Intoccabile

XIX Settimana T.O.

La parola del Signore Gesù sulla correzione fraterna va accolta in relazione alla prima lettura in cui un <tau> viene posto <sulla fronte> (Ez 9, 4) di quanti sono resi “intoccabili” per una riconosciuta particolare relazione con il Signore. Il profeta Ezechiele così attento a tutto ciò che riguarda la vita del Tempio anche a motivo del fatto che fa parte della stirpe sacerdotale, non esita a farci percepire che Dio può decidere di abbandonare il tempio che diventa luogo di sterminio e quindi viene profanato: tutto ciò che ha a che fare con la morte non può avere nulla in comune con il Dio della vita. Per questo piuttosto si abbandona il Tempio al suo destino quando non è più capace di essere segno della Presenza del Dio vivo che dà vita pur di salvare la sua presenza nella vita dei suoi figli. Il <tau in fronte> (9, 6) reso famoso dalla tradizione francescana e usato talora come un talismano, ha un profondo significato di imperitura relazione tra l’uomo e il suo Creatore.

Infatti, questo segno ci ricorda quello posto da Dio su Caino appena divenuto fratricida (Gn 4) e garantisce la sua incolumità da ogni possibile spirale di correzione fraterna non illuminata dalla logica della correzione paterna. Questa, infatti, non è la vendetta bensì l’accoglienza a caro prezzo di cui il Signore Gesù ci parlerà magnificamente nella parabola lucana del padre misericordioso (Lc 15). In una parola ogni persona per il mistero della sua relazione a Dio è intoccabile e sommamente rispettabile. È in questo contesto che va accolta e inserita ogni prassi di correzione fraterna che deve essere sempre orientata al rispetto assoluto della diversità fraterna. Il vangelo di quest’oggi non va accolto come una semplice procedura da osservare ma come un respiro in cui entrare. Al cuore della parola del Signore c’è la sensibilità per il mistero dell’altro che può spingersi fino a prendere decisamente e definitivamente le distanze dall’altro: <sia per te come il pagano e il pubblicano> (Mt 18, 17) e questo non per punizione o senso di superiorità, bensì per rispetto e senso di inadeguatezza davanti a ciò che l’altro vive e io non sono in grado di portare perché, in realtà, non si può portare l’altro se non lo si riesce a comprendere e quando non lo si comprende bisogna accettare – almeno fino a quando è così – di non riuscire a sup-portarlo.

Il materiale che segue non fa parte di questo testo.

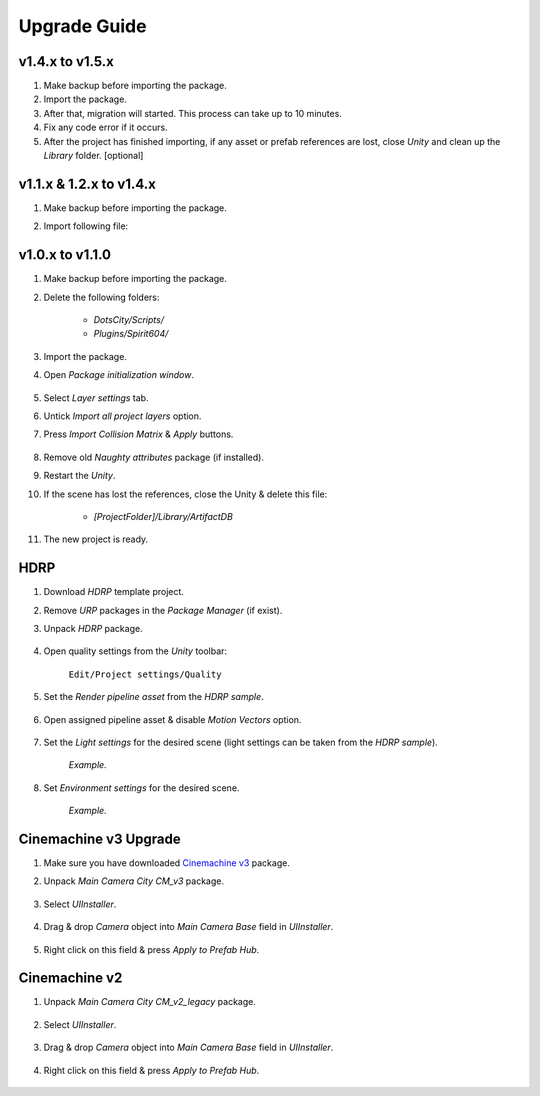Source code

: .. _upgrade:

Upgrade Guide
=====

v1.4.x to v1.5.x
-------------------

#. Make backup before importing the package.
#. Import the package.
#. After that, migration will started. This process can take up to 10 minutes.
#. Fix any code error if it occurs.
#. After the project has finished importing, if any asset or prefab references are lost, close `Unity` and clean up the `Library` folder. [optional]

v1.1.x & 1.2.x to v1.4.x
-------------------

#. Make backup before importing the package.
#. Import following file:

	.. image:: /images/faq/upgrade_v1.4.0.png

v1.0.x to v1.1.0
-------------------

#. Make backup before importing the package.
#. Delete the following folders:

 	* `DotsCity/Scripts/`
	* `Plugins/Spirit604/`
	
#. Import the package.
#. Open `Package initialization window`.

	.. image:: /images/faq/Layers_v_1_1_0_1.png
		:scale: 50%
	
#. Select `Layer settings` tab.
#. Untick `Import all project layers` option.
#. Press `Import Collision Matrix` & `Apply` buttons.

	.. image:: /images/faq/Layers_v_1_1_0_2.png
		:scale: 50%
	
#. Remove old `Naughty attributes` package (if installed).
#. Restart the `Unity`.
#. If the scene has lost the references, close the Unity & delete this file:

	* `[ProjectFolder]/Library/ArtifactDB`
	
#. The new project is ready.

.. _hdrp:

HDRP
-------------------

#. Download `HDRP` template project.
#. Remove `URP` packages in the `Package Manager` (if exist).
#. Unpack `HDRP` package.

	.. image:: /images/faq/HDRP_pack.png
	
#. Open quality settings from the `Unity` toolbar:

	``Edit/Project settings/Quality``

#. Set the `Render pipeline asset` from the `HDRP sample`.

	.. image:: /images/faq/HDRP_quality.png
	
#. Open assigned pipeline asset & disable `Motion Vectors` option.

	.. image:: /images/faq/HDRP_asset.png
	
#. Set the `Light settings` for the desired scene (light settings can be taken from the `HDRP sample`).

	.. image:: /images/faq/HDRP_light.png
	`Example.`

#. Set `Environment settings` for the desired scene.

	.. image:: /images/faq/HDRP_env.png
	`Example.`
	
.. _cinemachineV3:

Cinemachine v3 Upgrade
-------------------

#. Make sure you have downloaded `Cinemachine v3 <https://docs.unity3d.com/Packages/com.unity.cinemachine@3.1/manual/index.html>`_ package.
#. Unpack `Main Camera City CM_v3` package.
	
	.. image:: /images/faq/cmv3_1.png
	
#. Select `UIInstaller`.

	.. image:: /images/faq/cmv3_2.png
	
#. Drag & drop `Camera` object into `Main Camera Base` field in `UIInstaller`.

	.. image:: /images/faq/cmv3_3.png
	
#. Right click on this field & press `Apply to Prefab Hub`.

	.. image:: /images/faq/cmv3_4.png
	
Cinemachine v2
-------------------

#. Unpack `Main Camera City CM_v2_legacy` package.
	
	.. image:: /images/faq/cmv2_1.png
	
#. Select `UIInstaller`.

	.. image:: /images/faq/cmv3_2.png
	
#. Drag & drop `Camera` object into `Main Camera Base` field in `UIInstaller`.

	.. image:: /images/faq/cmv3_3.png
	
#. Right click on this field & press `Apply to Prefab Hub`.

	.. image:: /images/faq/cmv3_4.png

La prassi della correzione va sempre intesa prima di tutto dagli altri verso di me e solo dopo in senso contrario. Il sogno di Dio e il segno che egli è all’opera nella nostra vita non sta nel distinguere i buoni dai cattivi bensì nel segno luminoso di <due o tre riuniti nel mio nome> (Mt 18, 20). Come spiega un abate e maestro di comunione fraterna: <Guardati bene dal separare il capo dal corpo; non impedire a Cristo di esistere interamente; perché Cristo non è mai intero senza la Chiesa, e neanche la Chiesa lo può essere senza Cristo. Cristo totale, integro è il capo e il corpo>1.


1. ISACCO DELLA STELLA, Omelie, 11, 13.